[SELECTED EXCERPT]
────────────────────────────────────────

Security Model
This document aims to describe the security posture of Istio’s various components, and how possible attacks can impact the system.
Components
Istio comes with a variety of optional components that will be covered here. For a high level overview, see Istio Architecture. Note that Istio deployments are highly flexible; below, we will primarily assume the worst case scenarios.
Istiod
Istiod serves as the core control plane component of Istio, often serving the role of the XDS serving component as well as the mesh mTLS Certificate Authority.
Istiod is considered a highly privileged component, similar to that of the Kubernetes API server itself.
- It has high Kubernetes RBAC privileges, typically including
Secret
read access and webhook write access. - When acting as the CA, it can provision arbitrary certificates.
- When acting as the XDS control plane, it can program proxies to perform arbitrary behavior.
As such, the security of the cluster is tightly coupled to the security of Istiod. Following Kubernetes security best practices around Istiod access is paramount.

────────────────────────────────────────

[PROVIDED MATERIAL]
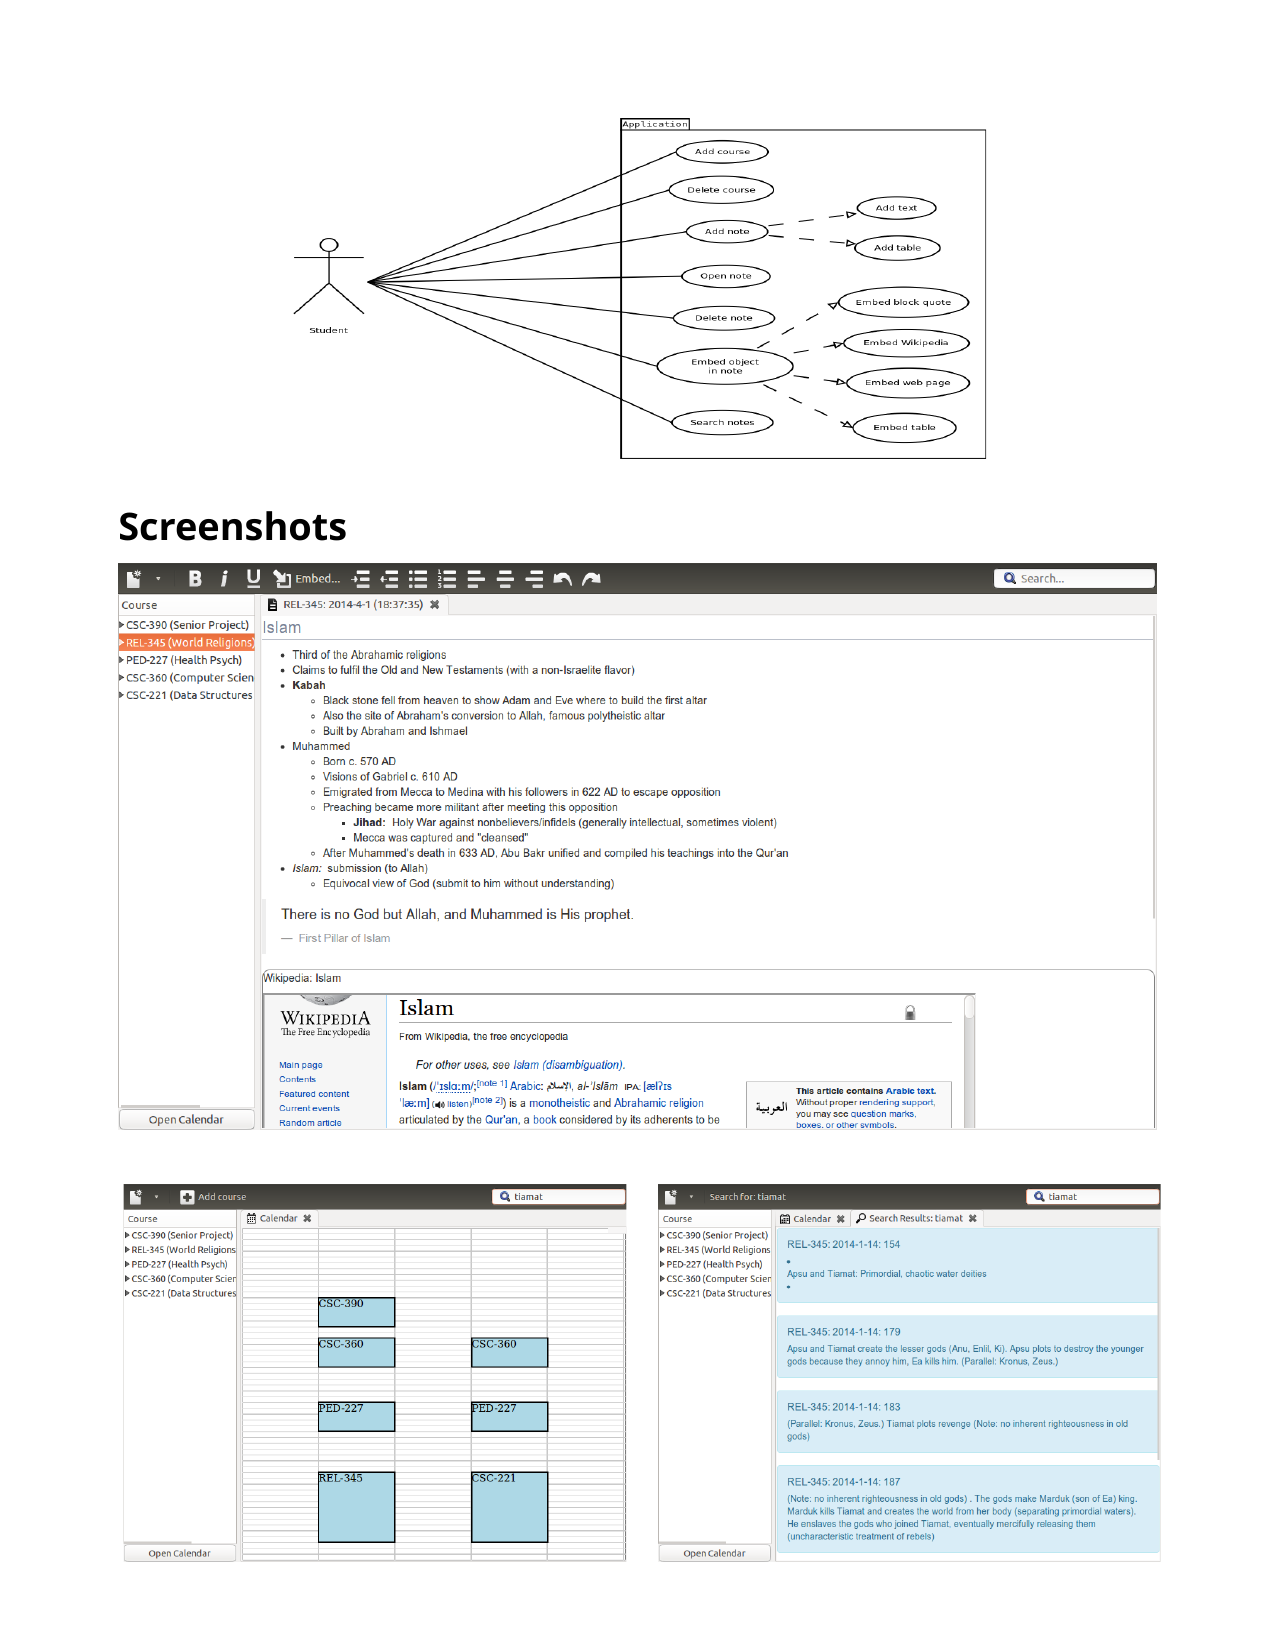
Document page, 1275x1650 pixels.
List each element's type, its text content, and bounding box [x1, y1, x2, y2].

────────────────────────────────────────

[PROBLEM DESCRIPTION] Resume the Istio security model document after its final sentence, continuing in the same style.

[OUTPUT]
Istio CNI plugin
Istio can optionally be deployed with the Istio CNI Plugin DaemonSet
.
This DaemonSet
is responsible for setting up networking rules in Istio to ensure traffic is transparently redirected as needed.
This is an alternative to the istio-init
container discussed below.
Because the CNI DaemonSet
modifies networking rules on the node, it requires an elevated securityContext
.
However, unlike Istiod, this is a node-local privilege.
The implications of this are discussed below.
Because this consolidates the elevated privileges required to setup networking into a single pod, rather than every pod, this option is generally recommended.
Sidecar Proxies
Istio may optionally deploy a sidecar proxy next to an application.
The sidecar proxy needs the network to be programmed to direct all traffic through the proxy.
This can be done with the Istio CNI plugin or by deploying an initContainer
(istio-init
) on the pod (this is done automatically if the CNI plugin is not deployed).
The istio-init
container requires NET_ADMIN
and NET_RAW
capabilities.
However, these capabilities are only present during the initialization - the primary sidecar container is completely unprivileged.
Additionally, the sidecar proxy does not require any associated Kubernetes RBAC privileges at all.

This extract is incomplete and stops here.